Donnerstag, 22. November 2012
Wie soll ich das moralisch bewerten, wenn die Neue meines Vaters meine Mutter mitpflegt. Wie soll ich das bewerten wenn ich die einzige im Team bin, die dem Chef Ansagen macht und anscheinend auch die einzige bin, ich ihn letzten Endes wirklich mag, es gut mit ihm meint. Wie soll ich das bewerten, dass ich die Entscheidung getroffen habe, dass ich jeden Abend Bier trinke und so weiter und so fort. Ich höre auf zu bewerten, ich lebe einfach nur noch. Ich erlebe nur noch. Ich fließe einfach nur noch mit.

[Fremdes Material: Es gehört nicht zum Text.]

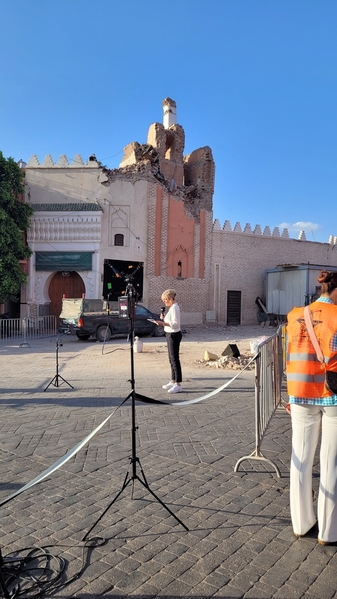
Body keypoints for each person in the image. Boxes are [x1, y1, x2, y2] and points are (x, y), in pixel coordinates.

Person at [286, 269, 337, 545]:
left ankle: (301, 524)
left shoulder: (294, 316)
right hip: (332, 396)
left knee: (300, 459)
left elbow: (289, 356)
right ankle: (330, 531)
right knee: (332, 463)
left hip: (301, 391)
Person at [155, 289, 183, 394]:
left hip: (174, 335)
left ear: (171, 299)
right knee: (171, 359)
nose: (164, 302)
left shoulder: (175, 308)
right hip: (169, 334)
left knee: (175, 359)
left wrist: (162, 324)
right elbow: (170, 321)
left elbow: (176, 324)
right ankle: (173, 380)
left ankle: (178, 384)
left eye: (166, 299)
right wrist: (163, 319)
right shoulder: (171, 308)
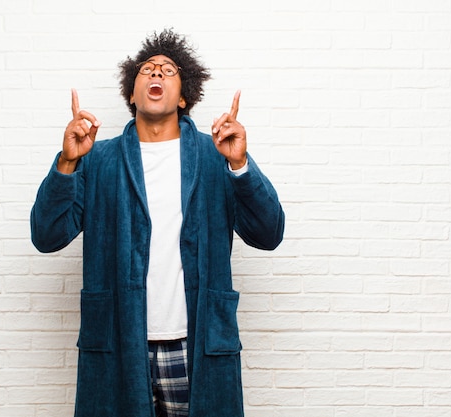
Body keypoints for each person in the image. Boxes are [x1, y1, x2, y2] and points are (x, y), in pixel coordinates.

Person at [30, 29, 285, 417]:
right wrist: (67, 164)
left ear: (183, 96)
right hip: (118, 341)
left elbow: (269, 234)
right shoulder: (99, 159)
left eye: (168, 70)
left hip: (195, 344)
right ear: (132, 94)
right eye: (147, 70)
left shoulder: (215, 154)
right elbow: (46, 236)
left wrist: (239, 165)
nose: (156, 74)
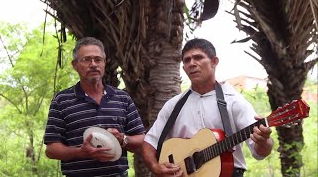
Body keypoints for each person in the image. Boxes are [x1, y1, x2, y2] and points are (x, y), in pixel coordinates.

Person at [142, 38, 274, 177]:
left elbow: (260, 152)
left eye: (198, 57)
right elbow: (149, 143)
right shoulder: (173, 105)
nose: (192, 63)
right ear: (184, 68)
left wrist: (264, 141)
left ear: (214, 62)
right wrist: (156, 168)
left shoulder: (234, 102)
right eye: (187, 60)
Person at [44, 37, 145, 176]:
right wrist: (81, 152)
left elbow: (141, 140)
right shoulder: (62, 100)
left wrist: (123, 139)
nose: (93, 64)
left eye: (98, 59)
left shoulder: (122, 98)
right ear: (75, 65)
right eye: (86, 59)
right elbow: (51, 149)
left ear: (104, 63)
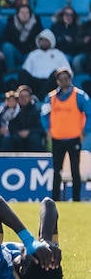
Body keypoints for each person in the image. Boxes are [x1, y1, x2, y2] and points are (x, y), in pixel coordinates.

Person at [41, 67, 91, 202]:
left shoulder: (80, 95)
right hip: (57, 138)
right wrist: (47, 129)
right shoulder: (50, 97)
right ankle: (54, 199)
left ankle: (76, 199)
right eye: (61, 79)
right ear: (57, 81)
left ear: (70, 79)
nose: (64, 81)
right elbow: (44, 114)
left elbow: (89, 113)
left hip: (74, 138)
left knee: (75, 170)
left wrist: (85, 132)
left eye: (66, 78)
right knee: (57, 170)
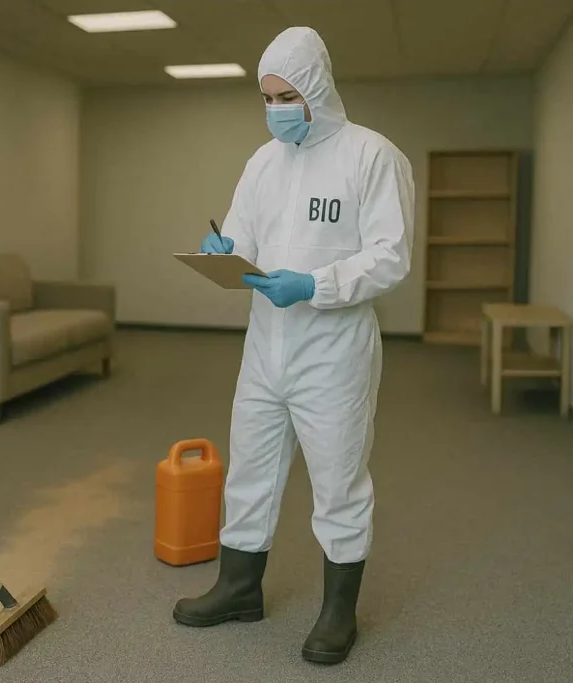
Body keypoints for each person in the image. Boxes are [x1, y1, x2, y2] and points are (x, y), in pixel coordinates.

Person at [173, 26, 414, 665]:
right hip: (265, 347)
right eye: (267, 97)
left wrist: (316, 283)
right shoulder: (263, 162)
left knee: (338, 481)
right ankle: (238, 587)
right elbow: (245, 233)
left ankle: (339, 612)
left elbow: (391, 258)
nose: (275, 109)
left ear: (316, 91)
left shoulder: (372, 156)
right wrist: (223, 250)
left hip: (334, 352)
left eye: (285, 96)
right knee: (250, 469)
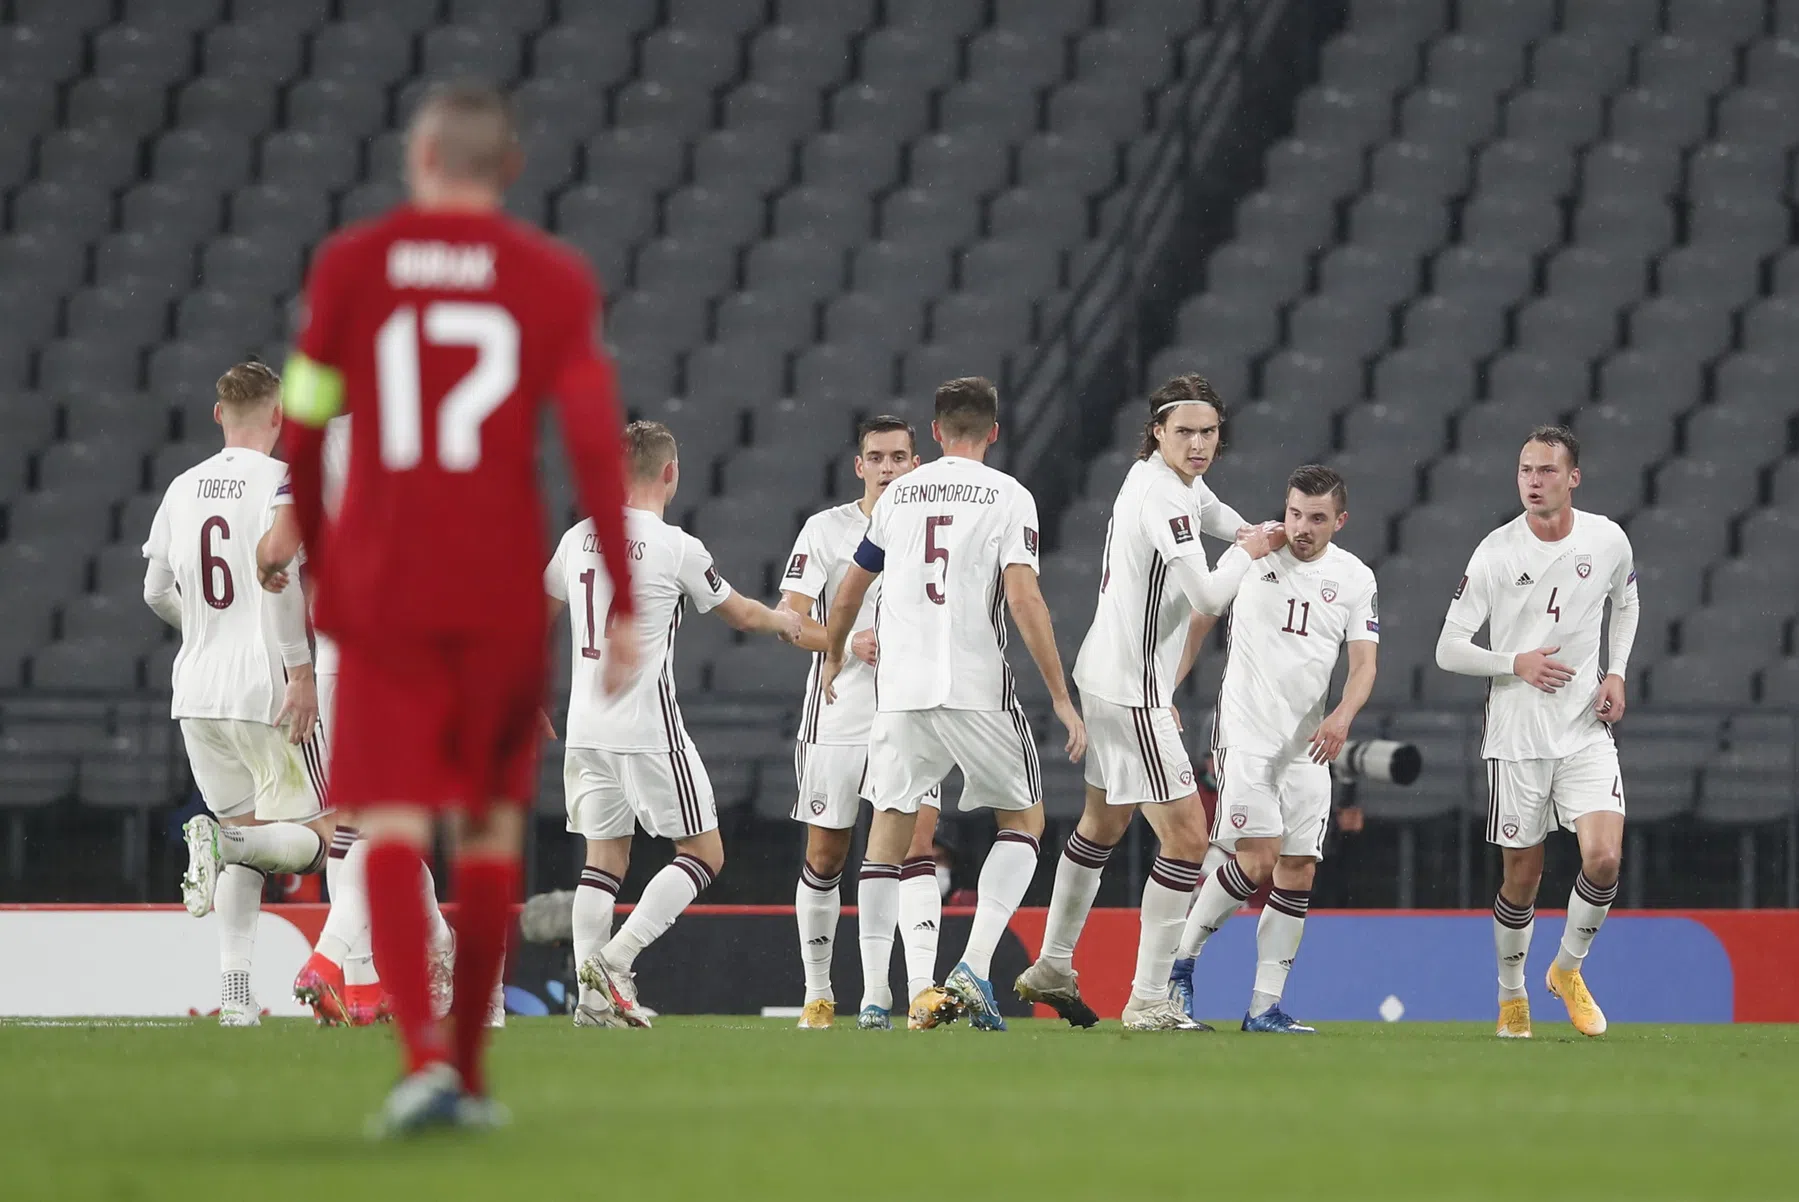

Wie gut geht das, wenn da die gute Musik im Hintergrund läuft (L.Cohen, tell me again), wenn das Bier läuft, wenn eine liebe Kollegin genau genommen eine neue Freundin zu Besuch kommt, mein spontan gezaubertes Essen mit Genuss verschlingt, wenn es viele herzliche Umarmungen gibt, wenn ich den Traummann/Kollegen aus der edv kurz treffe, eine Zigarette zusammen absagen muss, weil ich zu meiner Mutter muss, weil mein Vater operiert wurde, die Pflegefrau frei braucht, mein Vater zu einer Nachuntersuchung muss, und ich dadurch einfach zwei Stunden aus dem Büro abhauen und meine Mutter betreuen muss ich einen Außentermin habe, er mich noch fragt ob ich eine Frisur habe und ich nur kurz antworte dass ich nach zehn Jahren glattfönen jetzt die Naturlocken wieder trage und er mir sagt dass er das gut findet und wir beide etwas traurig reinschauen, als ich mich verabschiede, wie gut geht das wenn da diese wirklich guten Freunde sind, eine gemütliche Wohnung, ein paar herzliche Internetbekanntschaften, ein Blick in den Spiegel der nur Gutes widergibt und das Konto sich nie gesprengt anfühlt, egal was da an Rechnungen kommt. Dann geht das ziemlich gut. Nicht den Fokus darauf legen, was fehlt , vielmehr darauf, was alles geht.

Und dennoch. Als wir endlich alleine sind umarme ich sie, kuschel sie, frage ob sie mich kennt, warte keine Antwort ab, erläutere kurz dass ich ihre Tochter sei, nenne meinen Namen, flüster ihr zu, ob sie noch Frfagen hätte, ich würde ihr die Antworten geben. Sie checkt mich und ich meine sie möchte mir was zu meinen Haaren sagen, dass das gut aussieht oder so. Ob sie es noch aushält frage ich sie als ich das Gefühl habe dass sie checkt dass ich das da gerade bei ihr bin und wir alleine sind. Sie vertuscht ein nein, meine ich. Sie versucht die Haltung zu wahren. Sie trägt das alles mit Haltung, diese Krankheit, dieses nicht-kennen, nicht-wissen. Ich glaube sie ahnt wie lange es noch dauern wird bis die Sonne wieder in den Garten kommt. Ich glaube sie wird entscheiden, dass das noch zu lange dauert. Sie hat immer klare Entscheidungen getroffen. Sie wird das auch jetzt tun. Ich bin ganz kurz davor alle Entscheidungen mitzutragen.

Spinne ich eigentlich schon? Wäre wahrscheinlich in dieser Situation einfach auch ok. Langer Winter beginnt. Ich fühle mich gewappnet.